- INPUT DATA:
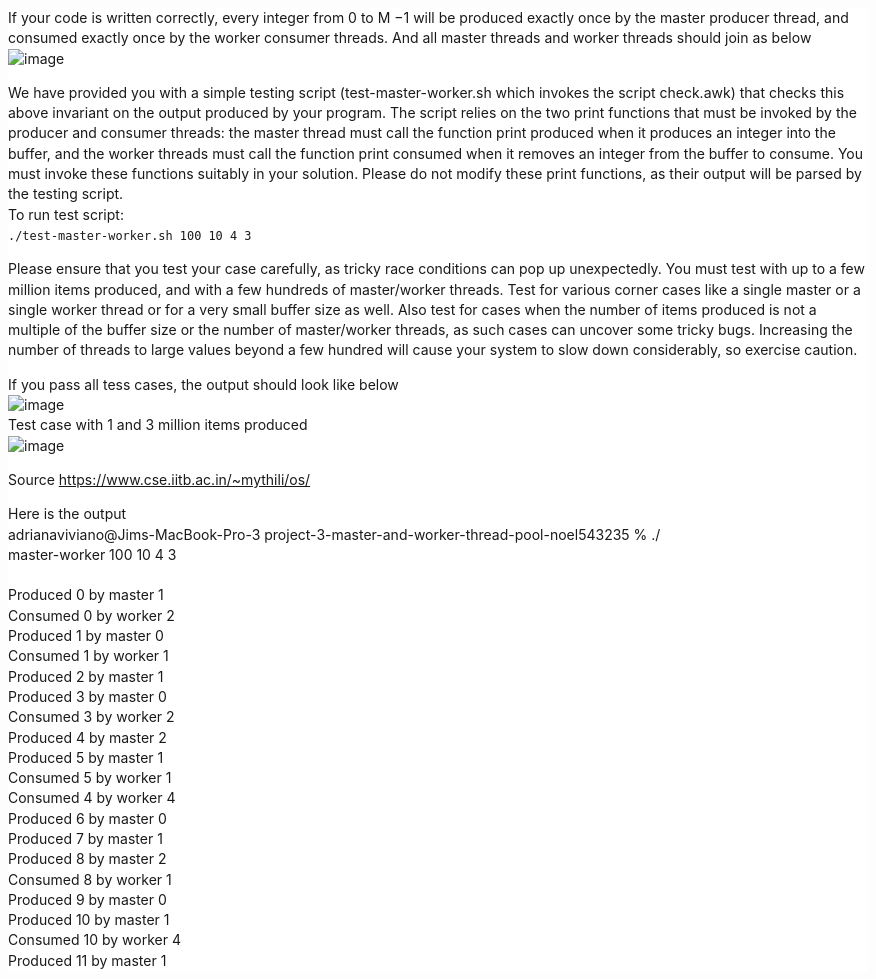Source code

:If your code is written correctly, every integer from 0 to M −1 will be produced exactly once by the
master producer thread, and consumed exactly once by the worker consumer threads. And all master threads and worker threads should join as below <br>
<img width="223" alt="image" src="https://github.com/user-attachments/assets/55f7c557-1f8f-4c4a-b76e-938c00c67324" />

We have provided you with a simple testing script (test-master-worker.sh which invokes the script check.awk)
that checks this above invariant on the output produced by your program. The script relies on the two
print functions that must be invoked by the producer and consumer threads: the master thread must call
the function print produced when it produces an integer into the buffer, and the worker threads
must call the function print consumed when it removes an integer from the buffer to consume. You
must invoke these functions suitably in your solution. Please do not modify these print functions, as their
output will be parsed by the testing script. <br>
To run test script: <br>
`./test-master-worker.sh 100 10 4 3`

Please ensure that you test your case carefully, as tricky race conditions can pop up unexpectedly.
You must test with up to a few million items produced, and with a few hundreds of master/worker threads.
Test for various corner cases like a single master or a single worker thread or for a very small buffer size
as well. Also test for cases when the number of items produced is not a multiple of the buffer size or the
number of master/worker threads, as such cases can uncover some tricky bugs. Increasing the number
of threads to large values beyond a few hundred will cause your system to slow down considerably, so
exercise caution. 

If you pass all tess cases, the output should look like below <br>
<img width="486" alt="image" src="https://github.com/user-attachments/assets/30470731-9e78-424c-927e-6346eaa7d2eb" /> <br>
Test case with 1 and 3 million items produced <br>
<img width="478" alt="image" src="https://github.com/user-attachments/assets/97036f97-4f6a-4c23-ab1d-55142d7a02c5" />

Source https://www.cse.iitb.ac.in/~mythili/os/






Here is the output <br>
adrianaviviano@Jims-MacBook-Pro-3 project-3-master-and-worker-thread-pool-noel543235 % ./<br>master-worker 100 10 4 3        <br>      
Produced 0 by master 1<br>
Consumed 0 by worker 2<br>
Produced 1 by master 0<br>
Consumed 1 by worker 1<br>
Produced 2 by master 1<br>
Produced 3 by master 0<br>
Consumed 3 by worker 2<br>
Produced 4 by master 2<br>
Produced 5 by master 1<br>
Consumed 5 by worker 1<br>
Consumed 4 by worker 4<br>
Produced 6 by master 0<br>
Produced 7 by master 1<br>
Produced 8 by master 2<br>
Consumed 8 by worker 1<br>
Produced 9 by master 0<br>
Produced 10 by master 1<br>
Consumed 10 by worker 4<br>
Produced 11 by master 1<br>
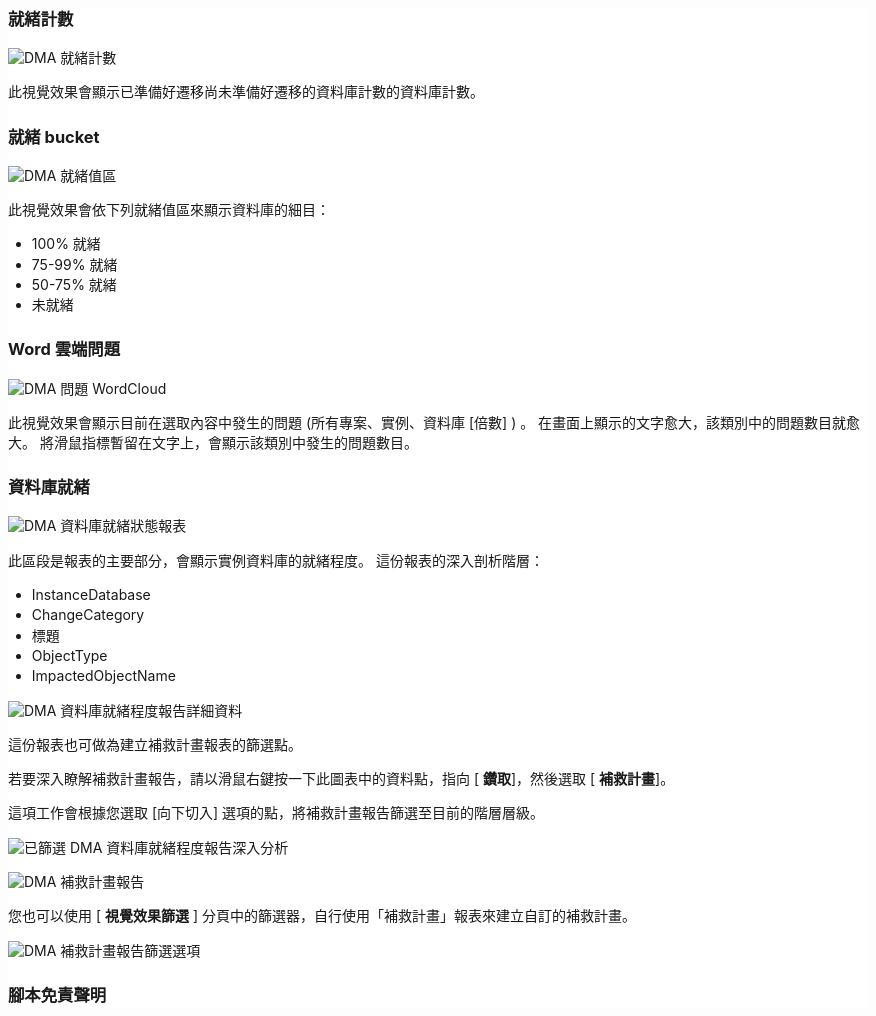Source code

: ### <a name="readiness-count"></a>就緒計數

  ![DMA 就緒計數](../dma/media//dma-consolidatereports/dma-readiness-count.png)

此視覺效果會顯示已準備好遷移尚未準備好遷移的資料庫計數的資料庫計數。

### <a name="readiness-bucket"></a>就緒 bucket

  ![DMA 就緒值區](../dma/media//dma-consolidatereports/dma-readiness-bucket.png)

此視覺效果會依下列就緒值區來顯示資料庫的細目：

- 100% 就緒
- 75-99% 就緒
- 50-75% 就緒
- 未就緒

### <a name="issues-word-cloud"></a>Word 雲端問題

  ![DMA 問題 WordCloud](../dma/media//dma-consolidatereports/dma-issues-word-cloud.png)

此視覺效果會顯示目前在選取內容中發生的問題 (所有專案、實例、資料庫 [倍數] ) 。 在畫面上顯示的文字愈大，該類別中的問題數目就愈大。 將滑鼠指標暫留在文字上，會顯示該類別中發生的問題數目。

### <a name="database-readiness"></a>資料庫就緒

  ![DMA 資料庫就緒狀態報表](../dma/media//dma-consolidatereports/dma-database-readiness-report.png)

此區段是報表的主要部分，會顯示實例資料庫的就緒程度。 這份報表的深入剖析階層：

- InstanceDatabase
- ChangeCategory
- 標題
- ObjectType
- ImpactedObjectName

 ![DMA 資料庫就緒程度報告詳細資料](../dma/media//dma-consolidatereports/dma-database-readiness-report-drilldown.png)

這份報表也可做為建立補救計畫報表的篩選點。

若要深入瞭解補救計畫報告，請以滑鼠右鍵按一下此圖表中的資料點，指向 [ **鑽取**]，然後選取 [ **補救計畫**]。

這項工作會根據您選取 [向下切入] 選項的點，將補救計畫報告篩選至目前的階層層級。

  ![已篩選 DMA 資料庫就緒程度報告深入分析](../dma/media//dma-consolidatereports/dma-database-readiness-report-drilldown-filtered.png)

  ![DMA 補救計畫報告](../dma/media//dma-consolidatereports/dma-remediation-plan-report.png)

您也可以使用 [ **視覺效果篩選** ] 分頁中的篩選器，自行使用「補救計畫」報表來建立自訂的補救計畫。

  ![DMA 補救計畫報告篩選選項](../dma/media//dma-consolidatereports/dma-remediation-plan-report-filter-options.png)

### <a name="script-disclaimer"></a>腳本免責聲明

- WORK TO BE COMPLETED: Each line above that contains the word "readiness" should be copied.

- WRITTEN ANSWER:
: ### <a name="readiness-count"></a>就緒計數
  ![DMA 就緒計數](../dma/media//dma-consolidatereports/dma-readiness-count.png)
### <a name="readiness-bucket"></a>就緒 bucket
  ![DMA 就緒值區](../dma/media//dma-consolidatereports/dma-readiness-bucket.png)
### <a name="database-readiness"></a>資料庫就緒
  ![DMA 資料庫就緒狀態報表](../dma/media//dma-consolidatereports/dma-database-readiness-report.png)
 ![DMA 資料庫就緒程度報告詳細資料](../dma/media//dma-consolidatereports/dma-database-readiness-report-drilldown.png)
  ![已篩選 DMA 資料庫就緒程度報告深入分析](../dma/media//dma-consolidatereports/dma-database-readiness-report-drilldown-filtered.png)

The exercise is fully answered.